─── Exercise input ───

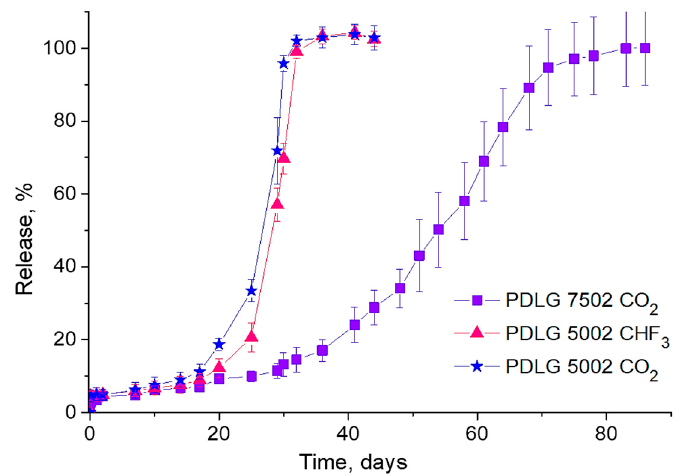
Figure 6. Kinetics of the LFX release into the PBS from polyester scaffolds made of various PDLG brands using different SCFs.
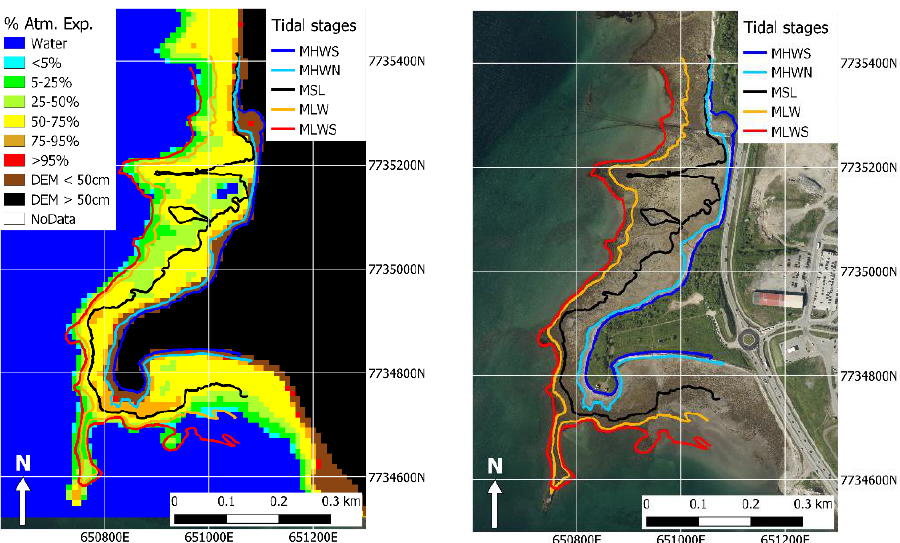
Figure 13. Different tidal water level lines superimposed on the ( left ) ITZ atmospheric exposure product and ( right ) aerial mosaic (© norgeibilder.no, Kartverket, Norge digitalt, Terratec AS/Blom Norway AS) at Langnes, Tromsø, Troms.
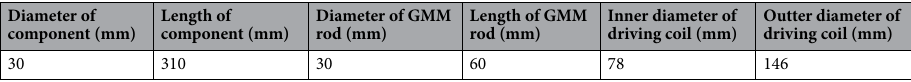
Length of component (mm)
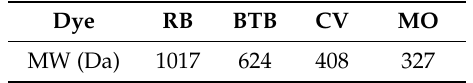
Table 2. The molecular weight (MW) of different dyes.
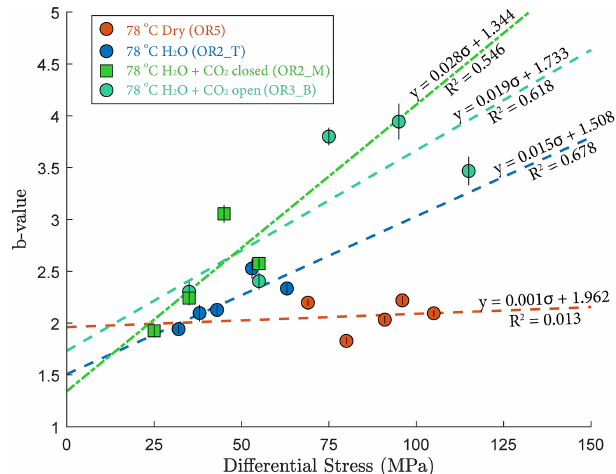
Figure 9. Differential stress dependence of Gutenberg–Richter b values. See detailed b -value fitting in Fig. A7. The error bar marks the 95% confidence interval of the calculated b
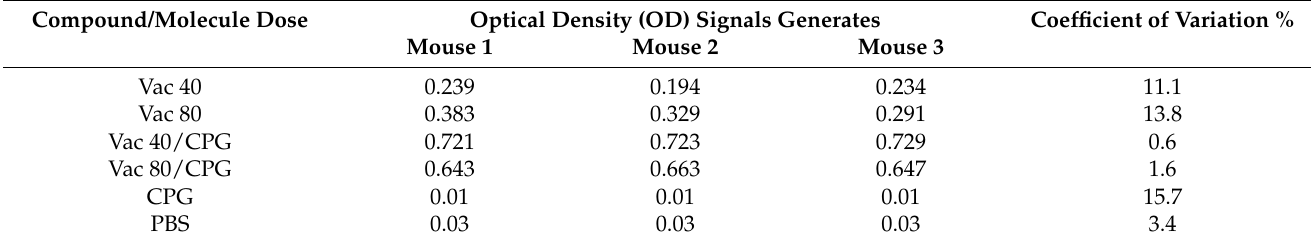
Table 4. Reliability of the vaccine concentrations among BALB/c mice at day 14. Compound/Molecule Dose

───

= What is required =
Give back word for word the lines from the one containing "Figure 13. Different" through the final line of the data above. Pictures are to be left out.

= Solution for this exercise =
Figure 13. Different tidal water level lines superimposed on the ( left ) ITZ atmospheric exposure product and ( right ) aerial mosaic (© norgeibilder.no, Kartverket, Norge digitalt, Terratec AS/Blom Norway AS) at Langnes, Tromsø, Troms.
Length of component (mm)
Table 2. The molecular weight (MW) of different dyes.
Figure 9. Differential stress dependence of Gutenberg–Richter b values. See detailed b -value fitting in Fig. A7. The error bar marks the 95% confidence interval of the calculated b
Table 4. Reliability of the vaccine concentrations among BALB/c mice at day 14. Compound/Molecule Dose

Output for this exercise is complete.